(Bounding box coordinate data)
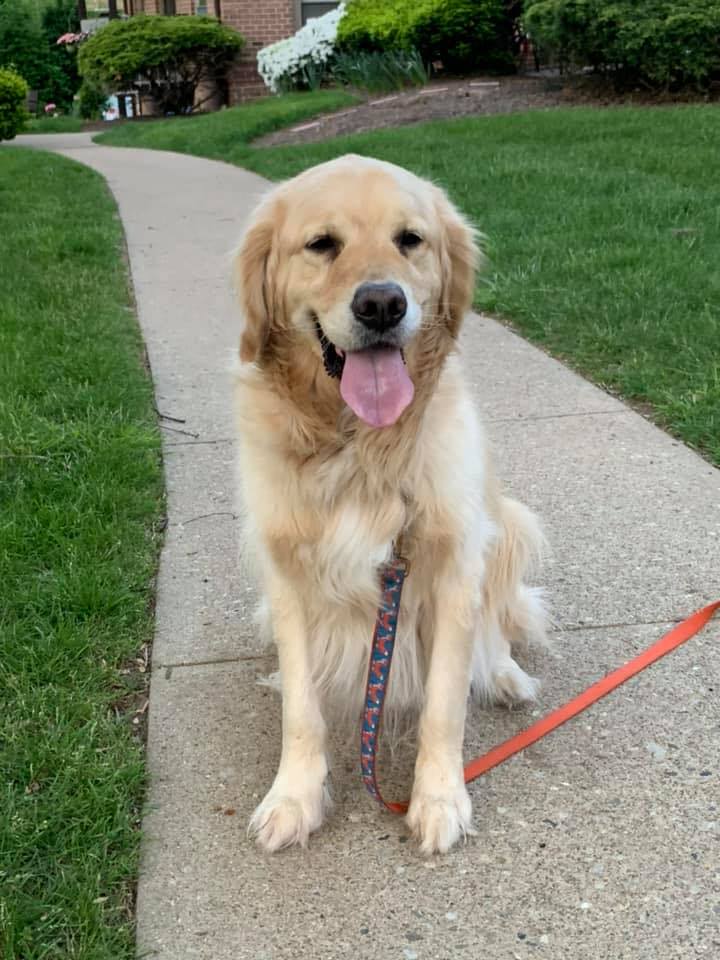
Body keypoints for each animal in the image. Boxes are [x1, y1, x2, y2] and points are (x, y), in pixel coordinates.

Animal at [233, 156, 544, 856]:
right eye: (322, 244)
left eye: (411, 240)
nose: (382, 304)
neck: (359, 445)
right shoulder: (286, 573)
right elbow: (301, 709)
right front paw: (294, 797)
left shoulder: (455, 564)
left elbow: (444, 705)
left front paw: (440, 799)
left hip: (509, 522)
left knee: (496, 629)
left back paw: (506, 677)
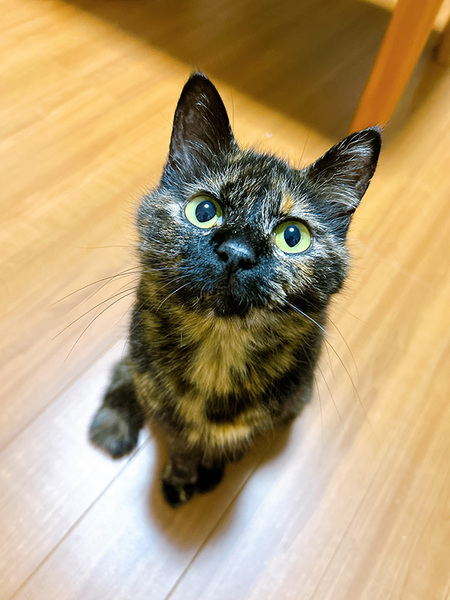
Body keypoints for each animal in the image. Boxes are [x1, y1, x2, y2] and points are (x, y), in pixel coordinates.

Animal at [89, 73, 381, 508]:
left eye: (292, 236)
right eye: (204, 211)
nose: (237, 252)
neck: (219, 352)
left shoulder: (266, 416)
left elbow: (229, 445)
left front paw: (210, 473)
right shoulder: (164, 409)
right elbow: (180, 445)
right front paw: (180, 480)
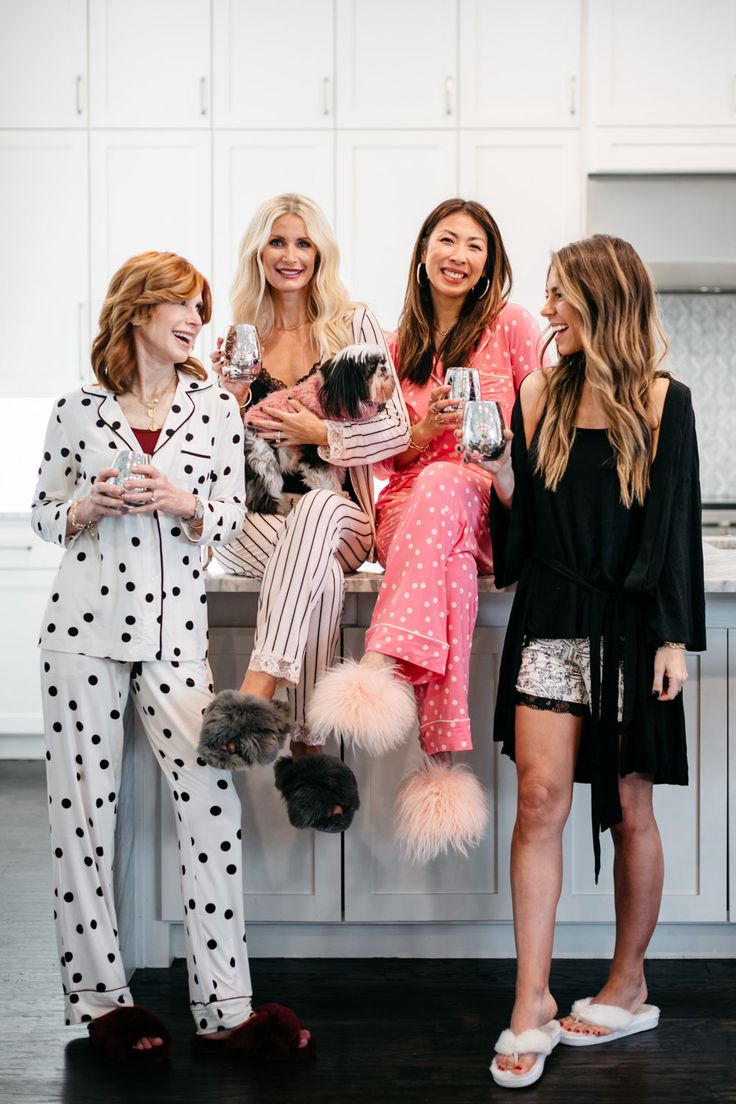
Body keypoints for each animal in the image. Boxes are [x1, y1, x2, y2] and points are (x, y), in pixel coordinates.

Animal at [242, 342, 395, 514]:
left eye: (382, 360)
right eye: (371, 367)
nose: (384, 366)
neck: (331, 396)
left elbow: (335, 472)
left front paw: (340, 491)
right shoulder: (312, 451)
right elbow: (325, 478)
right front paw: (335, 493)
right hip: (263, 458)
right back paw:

> WHAT IS EXPECTED
Please set down the records above verbatim, with each picture left out.

> OUTPUT OF THE TASK
Body keypoints for each animal in the image. Boxes are [x1, y1, x2, y2] and points are (x, y), in pixel coordinates.

Animal at [233, 156, 544, 856]:
right eye: (322, 244)
left eye: (411, 240)
nose: (382, 304)
neck: (359, 445)
right shoulder: (286, 573)
right elbow: (301, 709)
right front paw: (294, 797)
left shoulder: (455, 564)
left elbow: (444, 705)
left front paw: (440, 799)
left hip: (509, 522)
left knee: (496, 629)
left back paw: (506, 677)
Body keypoints for each animal in the image. Boxes are [x1, y1, x2, y2] and points are (x, y), in pixel coordinates.

Animal at [89, 73, 381, 508]:
left eye: (292, 236)
right eye: (204, 211)
nose: (237, 252)
neck: (219, 352)
left shoulder: (266, 416)
left elbow: (229, 445)
left front paw: (210, 473)
right shoulder: (164, 409)
right elbow: (180, 445)
right front paw: (180, 480)
Body keypoints for each animal in the image. Boxes are [x1, y1, x2, y2] and points are (x, y), in pixel coordinates.

Animal at [242, 342, 395, 514]:
left eye: (382, 360)
right eye: (371, 367)
nose: (384, 366)
neck: (331, 396)
left elbow: (335, 472)
left front paw: (340, 491)
right shoulder: (312, 451)
right elbow: (325, 478)
right front paw: (335, 493)
right hip: (263, 458)
right back paw:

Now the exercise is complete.